*** Fragment tekstu ***

Gwardia - Śląsk: Wysokie zwycięstwo opolan na zakończenie sezonu

Gwardia Opole pokonała Śląsk Wrocław 38:26 w meczu kończącym zmagania w fazie play-out PGNiG Superligi. Opolanie utrzymali się w elicie, natomiast wrocławianie opuszczają jej szeregi.

Choć ogólnie pojedynek nie niósł ze sobą żadnego ciężaru gatunkowego, dla jednego z zawodników miał on szczególne znaczenie. Tym graczem był skrzydłowy, a zarazem kapitan opolan Wojciech Knop, który rozegrał ostatni mecz w karierze.

31-letni zawodnik od początku udowadniał, że pragnie hucznie pożegnać się z boiskiem. Jego cztery trafienia już po około kwadransie wyprowadziły Gwardię na prowadzenie 10:5.

***

**Zadania do wykonania:**
**A)** Wypisz z relacji z meczu Gwardii ze Śląskiem wszystkie nazwy drużyn, rozgrywek i zawodników.
**B)** Odpowiedz na podstawie relacji z meczu Gwardii ze Śląskiem:
(i) Jakim wynikiem zakończyło się spotkanie?
(ii) Która drużyna opuszcza elitę?
(iii) Ile lat ma Wojciech Knop?
**C)** Dopisz dalszy ciąg relacji z meczu Gwardii ze Śląskiem, zaczynając od miejsca, w którym się kończy.
Pozycje zamieszczone niżej nie mają tu żadnego znaczenia.

*** Dane źródłowe ***

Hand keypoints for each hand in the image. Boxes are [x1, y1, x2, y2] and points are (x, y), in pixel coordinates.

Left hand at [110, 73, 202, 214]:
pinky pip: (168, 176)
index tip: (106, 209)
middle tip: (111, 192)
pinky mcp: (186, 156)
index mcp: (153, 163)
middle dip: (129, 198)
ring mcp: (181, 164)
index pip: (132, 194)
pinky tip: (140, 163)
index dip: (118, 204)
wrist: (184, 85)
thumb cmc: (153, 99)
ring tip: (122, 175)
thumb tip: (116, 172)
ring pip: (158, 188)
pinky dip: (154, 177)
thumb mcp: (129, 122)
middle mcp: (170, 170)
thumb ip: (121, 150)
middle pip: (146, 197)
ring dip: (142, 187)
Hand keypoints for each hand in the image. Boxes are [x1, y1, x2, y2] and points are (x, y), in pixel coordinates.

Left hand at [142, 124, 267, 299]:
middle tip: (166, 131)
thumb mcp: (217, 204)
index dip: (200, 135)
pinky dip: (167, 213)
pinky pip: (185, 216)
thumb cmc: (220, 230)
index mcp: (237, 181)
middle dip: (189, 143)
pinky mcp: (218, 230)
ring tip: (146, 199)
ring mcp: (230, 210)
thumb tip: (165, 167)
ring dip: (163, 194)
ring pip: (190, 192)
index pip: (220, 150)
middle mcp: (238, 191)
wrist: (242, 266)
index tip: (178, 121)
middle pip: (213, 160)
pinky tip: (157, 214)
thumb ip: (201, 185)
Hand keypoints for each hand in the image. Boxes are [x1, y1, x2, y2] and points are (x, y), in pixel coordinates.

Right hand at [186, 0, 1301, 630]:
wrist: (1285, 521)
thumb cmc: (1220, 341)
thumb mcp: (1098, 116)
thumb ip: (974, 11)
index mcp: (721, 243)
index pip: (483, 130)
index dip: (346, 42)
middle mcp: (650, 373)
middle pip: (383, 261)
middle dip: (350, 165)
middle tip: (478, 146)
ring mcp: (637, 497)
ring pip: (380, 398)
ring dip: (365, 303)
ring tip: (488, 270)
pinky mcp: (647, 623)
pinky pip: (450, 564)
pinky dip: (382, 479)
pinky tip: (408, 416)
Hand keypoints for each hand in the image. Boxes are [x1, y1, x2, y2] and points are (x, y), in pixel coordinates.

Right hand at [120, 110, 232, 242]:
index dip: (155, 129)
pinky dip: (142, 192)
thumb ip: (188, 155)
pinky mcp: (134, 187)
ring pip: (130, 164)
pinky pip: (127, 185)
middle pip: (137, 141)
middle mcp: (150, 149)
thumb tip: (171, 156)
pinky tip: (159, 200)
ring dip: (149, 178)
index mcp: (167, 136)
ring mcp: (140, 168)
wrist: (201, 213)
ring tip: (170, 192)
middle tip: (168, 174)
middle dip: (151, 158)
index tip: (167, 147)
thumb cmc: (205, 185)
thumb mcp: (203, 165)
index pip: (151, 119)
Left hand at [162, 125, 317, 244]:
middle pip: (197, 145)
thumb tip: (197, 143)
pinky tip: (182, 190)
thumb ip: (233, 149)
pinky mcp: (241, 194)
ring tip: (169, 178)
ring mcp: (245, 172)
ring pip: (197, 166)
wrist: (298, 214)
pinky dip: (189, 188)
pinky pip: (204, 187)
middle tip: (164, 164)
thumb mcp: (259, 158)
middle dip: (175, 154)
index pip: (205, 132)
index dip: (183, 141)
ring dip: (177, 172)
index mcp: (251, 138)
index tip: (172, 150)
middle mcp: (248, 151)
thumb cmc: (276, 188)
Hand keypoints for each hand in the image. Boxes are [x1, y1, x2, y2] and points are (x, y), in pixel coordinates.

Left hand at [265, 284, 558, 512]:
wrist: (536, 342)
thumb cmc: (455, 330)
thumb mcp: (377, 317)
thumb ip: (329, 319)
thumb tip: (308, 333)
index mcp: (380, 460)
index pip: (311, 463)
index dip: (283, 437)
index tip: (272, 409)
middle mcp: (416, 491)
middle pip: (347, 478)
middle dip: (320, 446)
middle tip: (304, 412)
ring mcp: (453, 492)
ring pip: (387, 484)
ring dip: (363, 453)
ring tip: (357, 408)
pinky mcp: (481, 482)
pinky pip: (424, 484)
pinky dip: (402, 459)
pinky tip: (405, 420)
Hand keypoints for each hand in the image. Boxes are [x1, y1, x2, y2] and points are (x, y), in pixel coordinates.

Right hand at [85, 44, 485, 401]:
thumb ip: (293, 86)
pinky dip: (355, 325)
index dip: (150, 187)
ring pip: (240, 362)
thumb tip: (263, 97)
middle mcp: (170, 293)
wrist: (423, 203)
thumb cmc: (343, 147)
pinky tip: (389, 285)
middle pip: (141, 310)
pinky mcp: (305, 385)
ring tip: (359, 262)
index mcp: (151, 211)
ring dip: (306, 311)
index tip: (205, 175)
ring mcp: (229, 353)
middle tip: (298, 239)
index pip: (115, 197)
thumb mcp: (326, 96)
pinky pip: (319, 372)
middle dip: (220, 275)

***

**Odpowiedzi:**
**A)** Gwardia Opole, Śląsk Wrocław, PGNiG Superliga, Wojciech Knop

**B)**
(i) Gwardia Opole wygrała ze Śląskiem Wrocław 38:26.
(ii) Elitę opuszcza Śląsk Wrocław.
(iii) Wojciech Knop ma 31 lat.

**C)**
Ekipie z Wrocławia nie można było zarzucić braku zaangażowania, ale w grze ofensywnej wychodziło jej niewiele. W ogóle nie układała się po jej stronie choćby współpraca z obrotowym Danielem Piłatem. Jedynym, który z wysoką skutecznością rzucał na bramkę opolskiej drużyny, był Jakub Łucak.

Mimo niekorzystnego przebiegu zdarzeń, trener gości Piotr Przybecki nieprzerwanie motywował swój młody zespół do walki. Im bliżej było do końca pierwszej połowy, tym większą liczbę juniorów posyłał do boju.

Ich małe doświadczenie w grze na najwyższym poziomie wykorzystywał między innymi Mateusz Jankowski, poczynający sobie z ogromną swobodą na kole. Między innymi dzięki jego golom gwardziści schodzili na przerwę z prowadzeniem 18:13.

Tuż po wyjściu z szatni podopieczni Rafała Kuptela tak podkręcili tempo, że w czasie 12 minut odskoczyli rywalom już na 11 bramek (27:16). Bramkarzy wrocławian z łatwością zaskakiwali rozgrywający Kamil Mokrzki i Antoni Łangowski, a także obrotowy Mindaugas Tarcijonas.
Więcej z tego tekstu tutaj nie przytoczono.